Aquamark3: Accurate Benchmarking for Old and New (DirectX9) Apps?

Quality Conclusion

It is astonishing how the bugs made their way into the NVIDIA drivers. As mentioned before, beta versions of AquaMark 3 have been available to the IHV for months, and they are so obvious that it's very hard to overlook them. Aquanox 2, using the same engine, has been available since the end of last year-it was already used as a DX9 benchmark in our lab so it couldn't have been overlooked by NVIDIA.

After discussions with 3DMark 2003, the filtering quality in UT2003 and the allegations made by Valve last week, NVIDIA is not keen on initiating a discussion on driver optimizations - which count for a lot in terms of image quality.

The tests in the game Aquanox 2 show that the missing lighting in the drivers is indeed a bug and that NVIDIA never intended to increase the performance by failing to render the lights.

That's also NVIDIA's statement on that.
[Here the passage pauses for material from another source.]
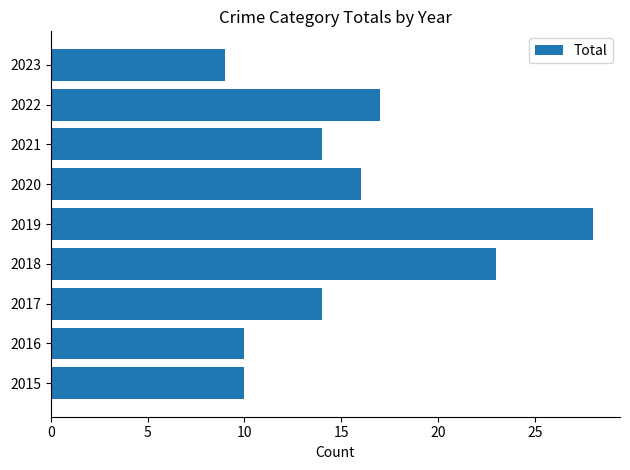

Count the number of data series in this chart.

1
They say that they found a couple of broken things in the drivers, and they will have a new Detonator 50 build available that will fix the issues.

But how did the bugs get into the driver in the first place? The old version v44.03 renders absolutely perfectly. Do optimizations - which NVIDIA needs to put into its drivers to get the best performance out of its graphics processors - increase the risk for new bugs?

Finally, we can't estimate how much the missing lighting and shadows affect the score with AquaMark 3. But not to render objects normally does not result in lower scores. So all results with NVIDIA's v45.23 and v51.75 are invalid and should be taken as preliminary.

We can also say that the low anisotropic filtering quality of v51.75 is a bug, but even if we force the filtering in the control panel, we get a lower quality than in previous drivers. Our speculation is that NVIDIA reduced the filtering quality to achieve a better performance.